What I did was: After each loaded file I wrote another file with just the date and the filenumber I was at.
Then, at the start of the script I looked up that file and decided whether the script crashed and I should start from the number stored in the file, or should start from scratch.
But this solution was just for short of 2000 files, not sure if it works for 500,000 files.
Also: I use this when I am not sure whether the file exists. You can do this trick also for one specific file, in which case you add the filename you were expecting to the path. The 'For each File in Filelist' doesn't crash when there are 0 files.
FOR each File in filelist ('lib://@Input/*.xlsm')
LOAD
Date,
Employee,
Presence
FROM [lib://@Input/$(File).xlsm]
(ooxml, embedded labels, header is 5 lines, table is TimeCard);
Next File;
Capacity is the issue on my end ,I am working alone and dont have the capacity to rewrite the entire load ,the predecessor has since left and i would have to get approval from my cio
Could you perhaps be able to provide a sample code where the qvd's are split into year month catergories?
New to the enviroment and could use as much help as possible
Also worth noting that the load statement is then followed by a next statement which oulls data from 7 other fields ,would a where not exist condition as part of the load statement help? at this point in time i just want to be able to pull the qvd's and implement incremental load ie
load...........
from
next
table1:
load
from,
etc
Just with these information it's not possible to provide detailed suggestions. By the most scenarios it's not possible to fix a weakly designed workflow else it needs to start at the beginning by taken all essential requirements and planning then how to get the raw-data and in how many layers they need to be processed. Everything else is curing on the symptoms but not addressing the cause.
Nevertheless you may take the combined ticket-data and slicing them by a period-field and storing them with this information within the filename.
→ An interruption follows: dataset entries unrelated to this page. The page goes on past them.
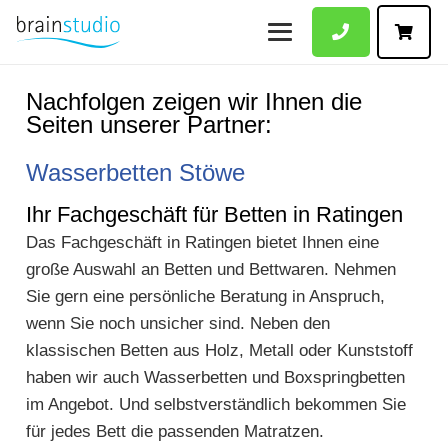
Nachfolgen zeigen wir Ihnen die
Seiten unserer Partner:
Wasserbetten Stöwe
Ihr Fachgeschäft für Betten in Ratingen
Das Fachgeschäft in Ratingen bietet Ihnen eine
große Auswahl an Betten und Bettwaren. Nehmen
Sie gern eine persönliche Beratung in Anspruch,
wenn Sie noch unsicher sind. Neben den
klassischen Betten aus Holz, Metall oder Kunststoff
haben wir auch Wasserbetten und Boxspringbetten
im Angebot. Und selbstverständlich bekommen Sie
für jedes Bett die passenden Matratzen.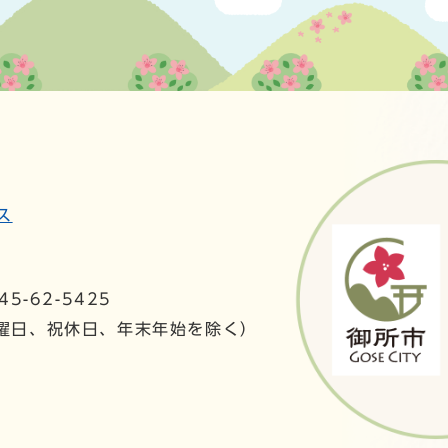
ス
5-62-5425
日曜日、祝休日、年末年始を除く）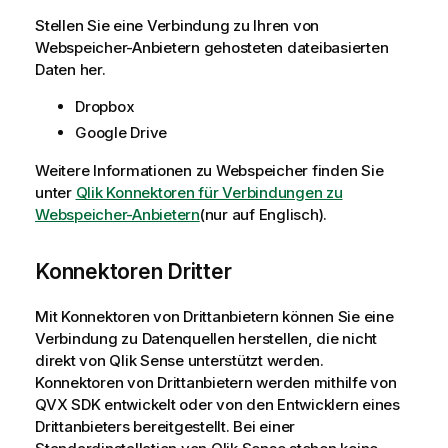
s
Stellen Sie eine Verbindung zu Ihren von
h
Webspeicher-Anbietern gehosteten dateibasierten
i
Daten her.
n
w
Dropbox
e
Google Drive
i
s
Weitere Informationen zu Webspeicher finden Sie
unter
Qlik Konnektoren für Verbindungen zu
Webspeicher-Anbietern
(nur auf Englisch)
.
Konnektoren Dritter
Mit Konnektoren von Drittanbietern können Sie eine
Verbindung zu Datenquellen herstellen, die nicht
direkt von
Qlik Sense
unterstützt werden.
Konnektoren von Drittanbietern werden mithilfe von
QVX SDK
entwickelt oder von den Entwicklern eines
Drittanbieters bereitgestellt. Bei einer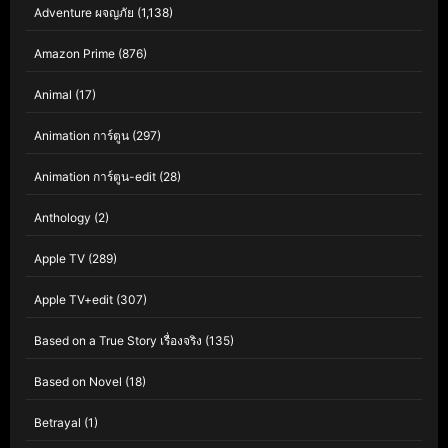
Adventure ผจญภัย
(1,138)
Amazon Prime
(876)
Animal
(17)
Animation การ์ตูน
(297)
Animation การ์ตูน-edit
(28)
Anthology
(2)
Apple TV
(289)
Apple TV+edit
(307)
Based on a True Story เรื่องจริง
(135)
Based on Novel
(18)
Betrayal
(1)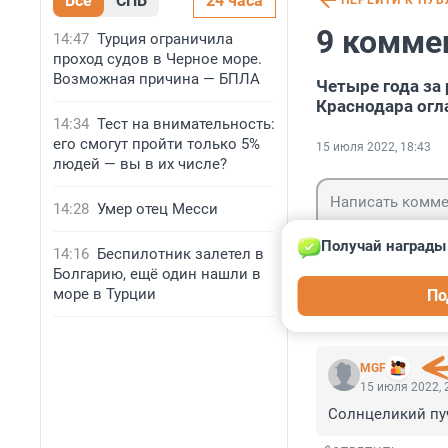
Все
СПБ
24 часа
ПЕРЕЙТИ К ПУ
9 комме
14:47
Турция ограничила
проход судов в Черное море.
Возможная причина — БПЛА
Четыре года за
Краснодара огл
14:34
Тест на внимательность:
его смогут пройти только 5%
15 июля 2022, 18:43
людей — вы в их числе?
14:28
Умер отец Месси
Получай награды 
14:16
Беспилотник залетел в
Болгарию, ещё один нашли в
Гость
море в Турции
По
Войти
MGF
15 июля 2022, 
Солнцеликий пуч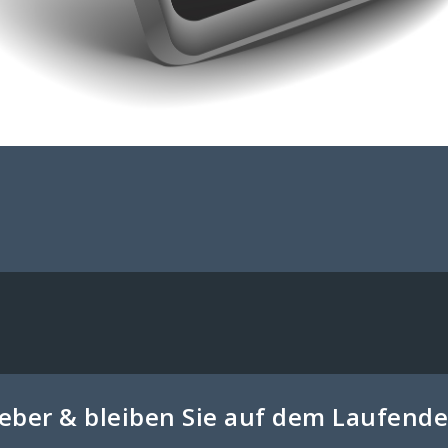
geber & bleiben Sie auf dem Laufen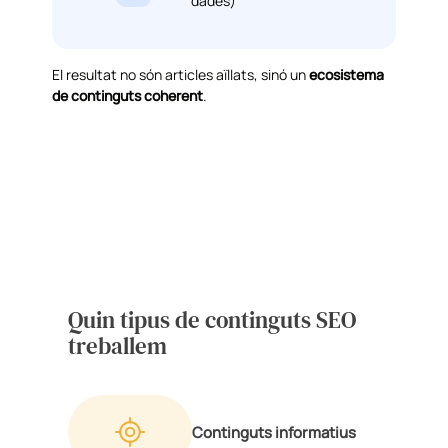
dades)
El resultat no són articles aïllats, sinó un
ecosistema
de continguts coherent
.
Quin tipus de continguts SEO
treballem
Continguts informatius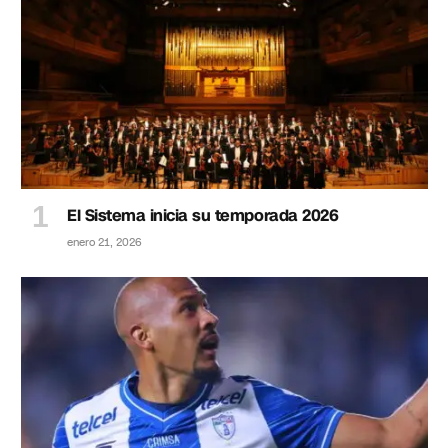
El Sistema inicia su temporada 2026
enero 21, 2026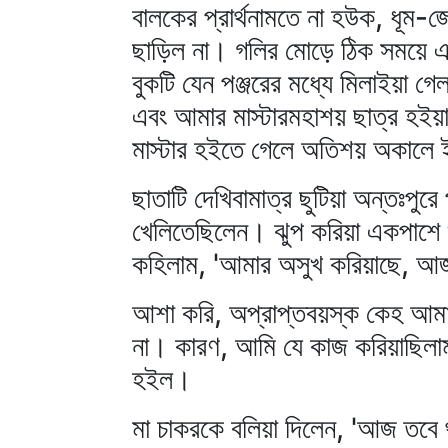
বালকের প্রার্থনামতে না হউক, ধূম-জ্
ছাড়িল না। গলির মোড়ে ঠিক সময়ে একট
বুকটি যেন পঞ্জরের মধ্যে মিলাইয়া গ
এবং আমার মাস্টারমহাশয় ছাত্র হইয়
মাস্টার হইতে গেলে অতিশয় অকালে 
ছাতাটি দেখিবামাত্র ছুটিয়া অন্তঃপুর
খেলিতেছিলেন। ঝুপ করিয়া একপাশে শ
কহিলাম, 'আমার অসুখ করিয়াছে, আজ
আশা করি, অপ্রাপ্তবয়স্ক কেহ আমা
না। কারণ, আমি যে কাজ করিয়াছিলাম
হইল।
মা চাকরকে বলিয়া দিলেন, 'আজ তবে থা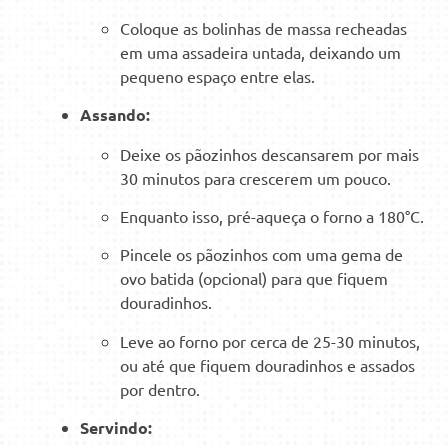
Coloque as bolinhas de massa recheadas
em uma assadeira untada, deixando um
pequeno espaço entre elas.
Assando:
Deixe os pãozinhos descansarem por mais
30 minutos para crescerem um pouco.
Enquanto isso, pré-aqueça o forno a 180°C.
Pincele os pãozinhos com uma gema de
ovo batida (opcional) para que fiquem
douradinhos.
Leve ao forno por cerca de 25-30 minutos,
ou até que fiquem douradinhos e assados
por dentro.
Servindo: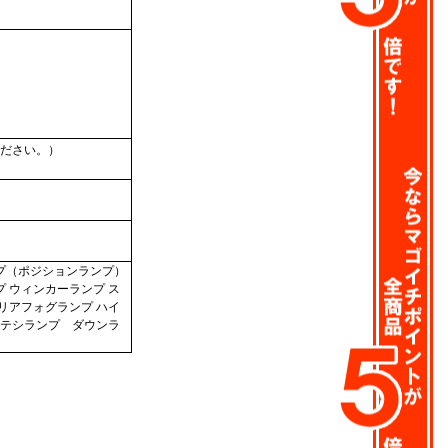
ださい。）
プ（ポジションランプ）
 ウィンカーランプ ス
リアフォグランプ ハイ
テシランプ ダウンラ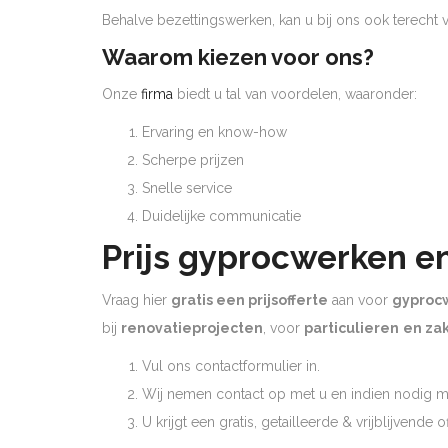
Behalve bezettingswerken, kan u bij ons ook terecht
Waarom kiezen voor ons?
Onze
firma
biedt u tal van voordelen, waaronder:
Ervaring en know-how
Scherpe prijzen
Snelle service
Duidelijke communicatie
Prijs gyprocwerken e
Vraag hier
gratis een prijsofferte
aan voor
gyproc
bij
renovatieprojecten
, voor
particulieren
en zak
Vul ons contactformulier in.
Wij nemen contact op met u en indien nodig ma
U krijgt een gratis, getailleerde & vrijblijvende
This mustn't be a fully automated loop-routine else such work might be done manually for the initial qvd-creation.
Further like mentioned within the first paragraph you will probably need multiple layer of the processing. This could mean not adding a second loop behind the first one within the application else using n applications for the task. Each one is simpler to develop and to monitor and they could run independently from each other.